And another down day. Work was shit. From knowledge transfer down to ordinary bug fix down to serving the users. Yesterday I was complaining that someone should help me with all the bug fix as part of the knowledge transfer. Today I was complaining that I shouldn’t be doing something that what the technical team should be doing.
And guess what? Yesterday I phoned JP and she was not at home. Her mum joked to me that she was having “fun” outside. I phoned her at the office and her colleague told me that “she is meeting someone”. I phoned her once at home and she was not in at 8 pm. Then I phoned again at 10 pm and she was not in either. So what happened to her? I don’t know. But one thing for sure is that I am feeling damn shit.
And with all these shit, I decided to quite smoking. I was a tough experience once again. I was struggling throughout the whole afternoon as I couldn’t find JP. But I didn’t give in. It is a tough battle and I am fighting for my life! I have always a great survivor and I have decided firmly that I have to quit this bad habit once and for all.

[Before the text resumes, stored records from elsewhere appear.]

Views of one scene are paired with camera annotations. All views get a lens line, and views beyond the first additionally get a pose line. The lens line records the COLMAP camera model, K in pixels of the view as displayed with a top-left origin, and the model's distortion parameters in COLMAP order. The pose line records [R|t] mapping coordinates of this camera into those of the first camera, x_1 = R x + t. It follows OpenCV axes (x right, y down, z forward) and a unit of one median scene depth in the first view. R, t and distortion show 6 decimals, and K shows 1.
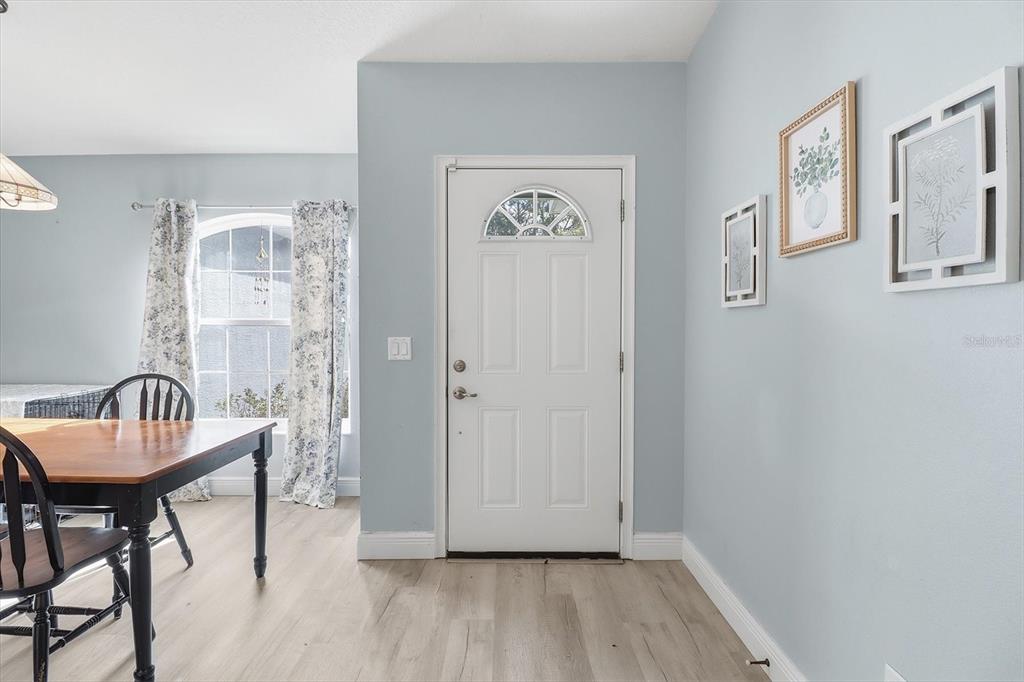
lens RADIAL K [[476.1, 0, 508.7], [0, 476.1, 330.0], [0, 0, 1]] dist [-0.000059, -0.013702]
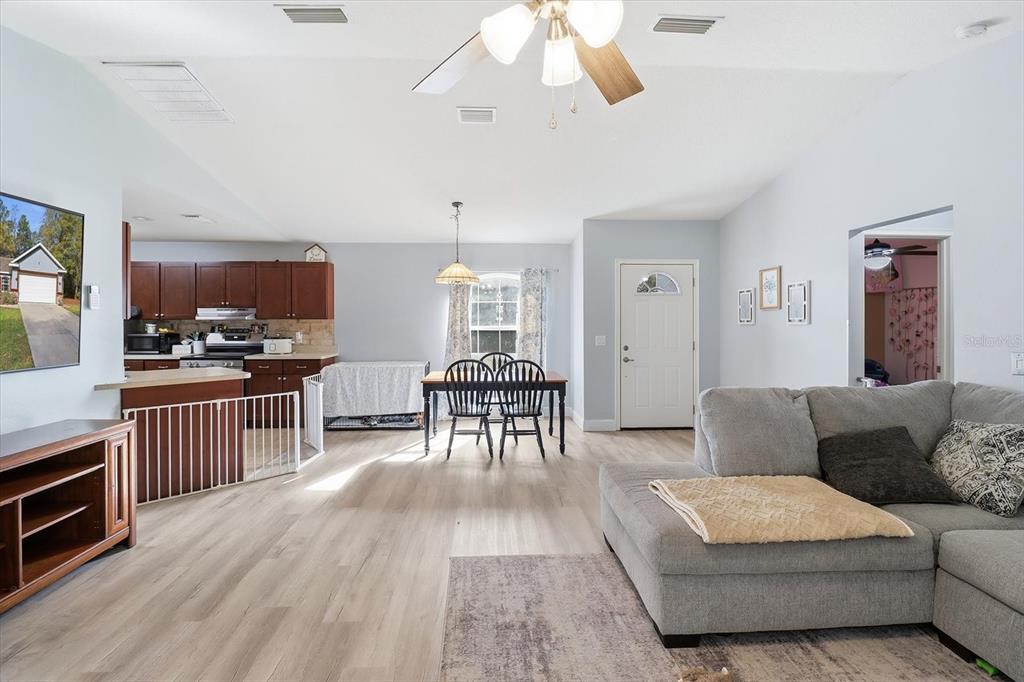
lens RADIAL K [[480.1, 0, 507.0], [0, 480.1, 320.0], [0, 0, 1]] dist [0.002869, -0.015122]
pose [[0.998848, -0.001347, 0.047963, -0.895506], [0.002085, 0.999880, -0.015337, -0.030712], [-0.047937, 0.015419, 0.998731, -1.494545]]
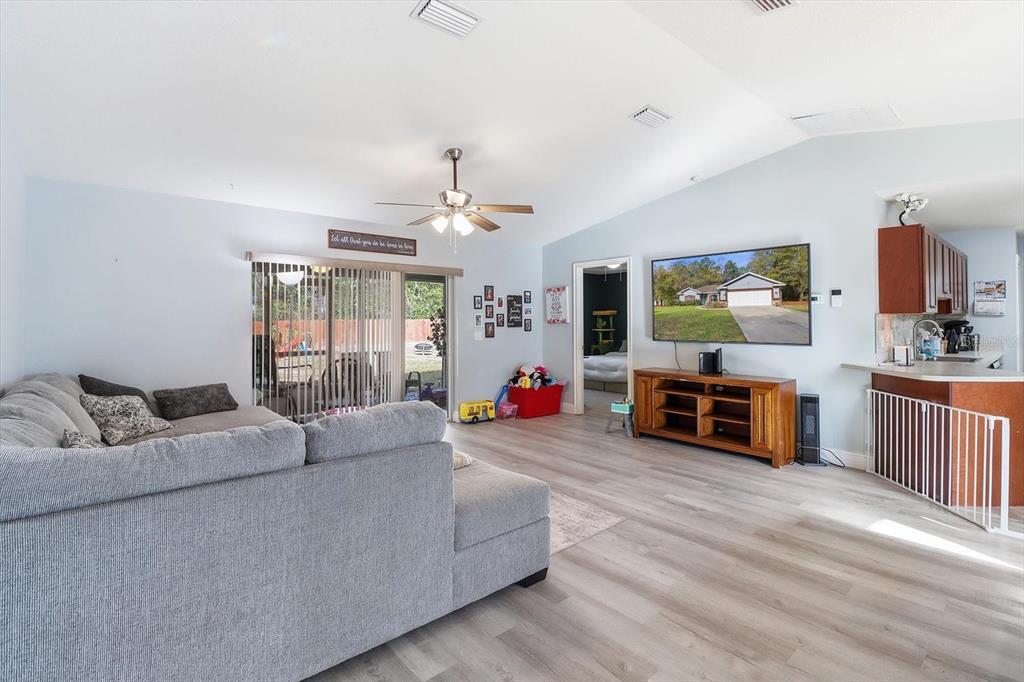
lens RADIAL K [[484.9, 0, 506.7], [0, 484.9, 322.8], [0, 0, 1]] dist [0.002633, -0.015254]
pose [[-0.756190, 0.004468, -0.654337, 0.231955], [-0.009293, 0.999802, 0.017567, -0.043474], [0.654287, 0.019365, -0.755999, 0.599445]]
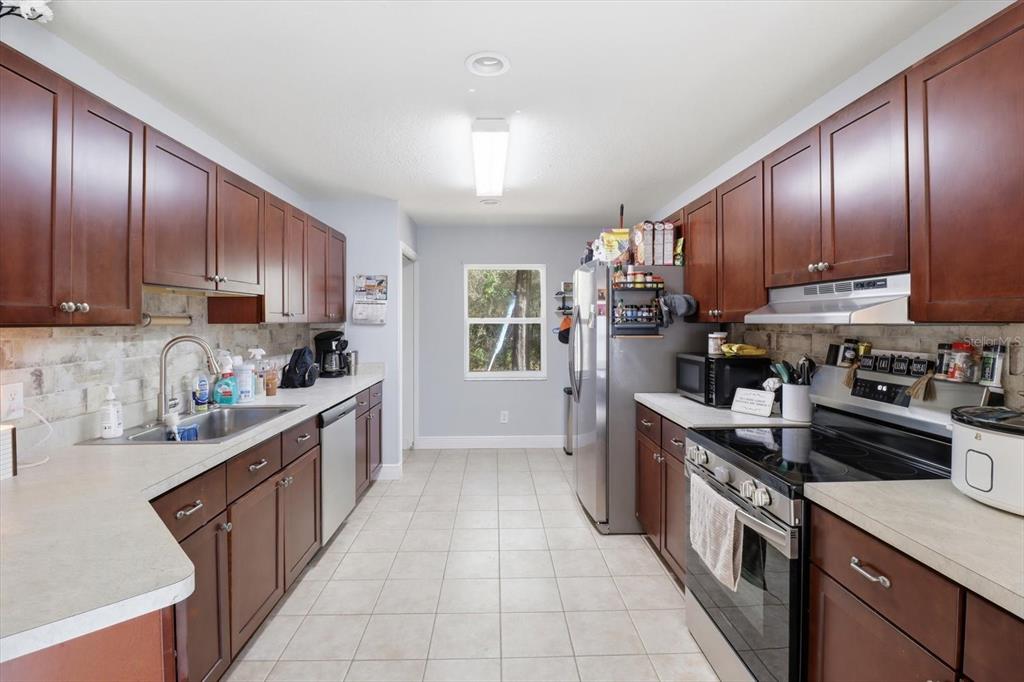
lens RADIAL K [[480.1, 0, 507.0], [0, 480.1, 320.0], [0, 0, 1]] dist [0.002869, -0.015122]
pose [[0.020355, -0.004158, -0.999784, -1.610498], [-0.012804, 0.999908, -0.004420, -0.076062], [0.999711, 0.012892, 0.020300, 0.837587]]
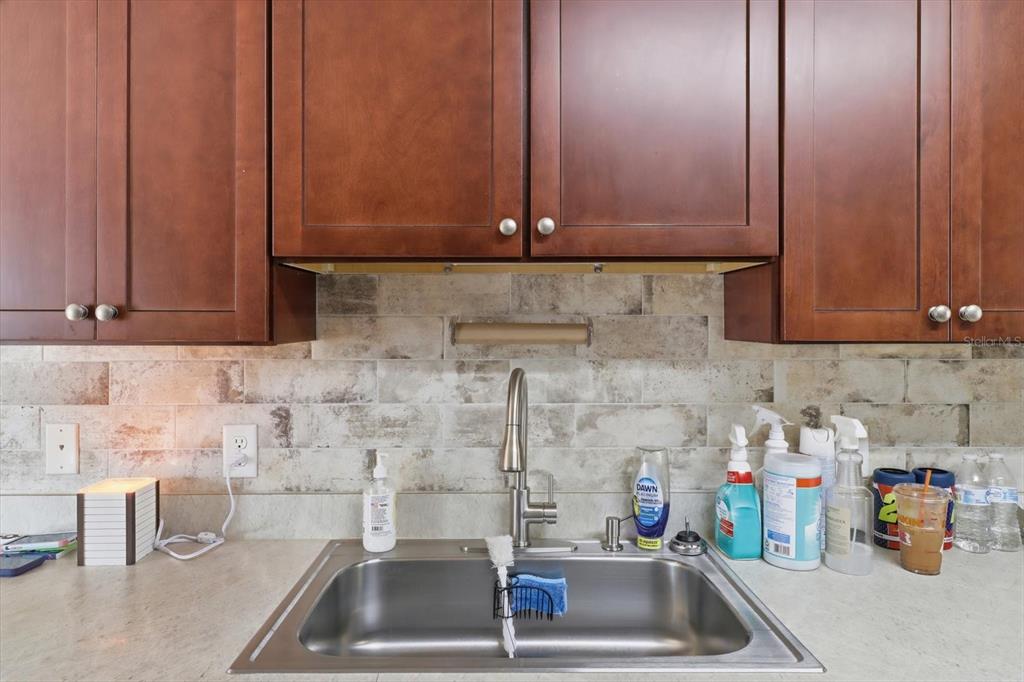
lens RADIAL K [[592.0, 0, 512.0], [0, 592.0, 341.0], [0, 0, 1]] dist [0.001531, -0.000238]
pose [[-0.999939, -0.002460, -0.010803, -2.594408], [-0.002762, 0.999603, 0.028028, -0.077448], [0.010730, 0.028056, -0.999549, 0.718108]]
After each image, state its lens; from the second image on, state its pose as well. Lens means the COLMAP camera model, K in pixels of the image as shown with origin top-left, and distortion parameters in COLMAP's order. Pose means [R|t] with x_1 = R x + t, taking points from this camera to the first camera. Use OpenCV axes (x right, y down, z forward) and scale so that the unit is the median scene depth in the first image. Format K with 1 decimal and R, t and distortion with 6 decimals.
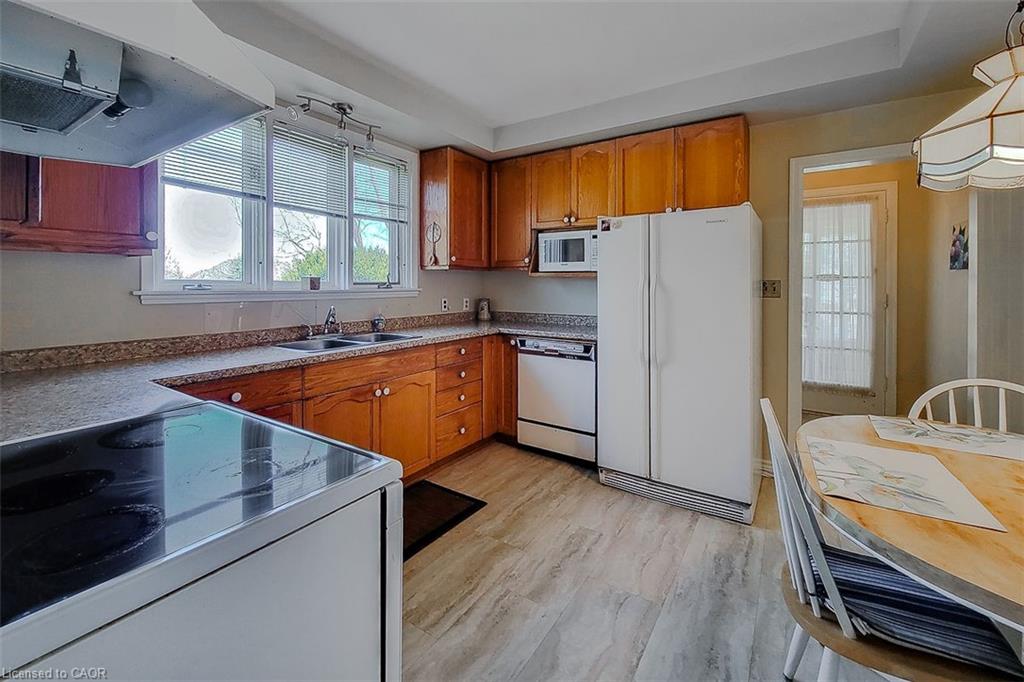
lens RADIAL K [[429.0, 0, 501.1], [0, 429.0, 286.4], [0, 0, 1]] dist [-0.000491, -0.000444]
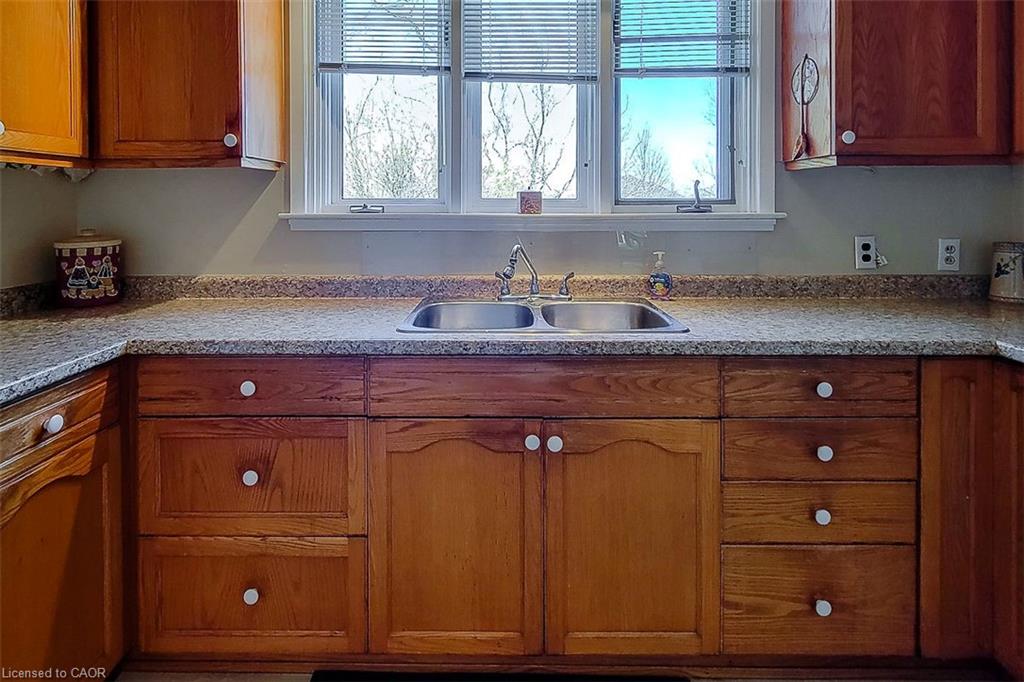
lens RADIAL K [[552.7, 0, 511.1], [0, 552.7, 206.6], [0, 0, 1]] dist [-0.002112, -0.001114]
pose [[0.552423, 0.004501, -0.833552, 0.152807], [-0.001205, 0.999989, 0.004601, -0.004740], [0.833563, -0.001537, 0.552422, 0.526064]]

Only one thing that made me happy tonight was that they have changed the Pay TV program. And I watched “Phenomenon”. That made me cried. Remember “George Malley”?
Just a few quotes from the show.
“Would u love me for the rest of my life?
No, you don’t love me for the rest of mine.”“U came here to die, didn’t u ?”
“Everything is on its way to somewhere.”
“And you have to listen to me now, it’s happening. It’s gonna be okay .. It’s okay .. Goodbye honey.”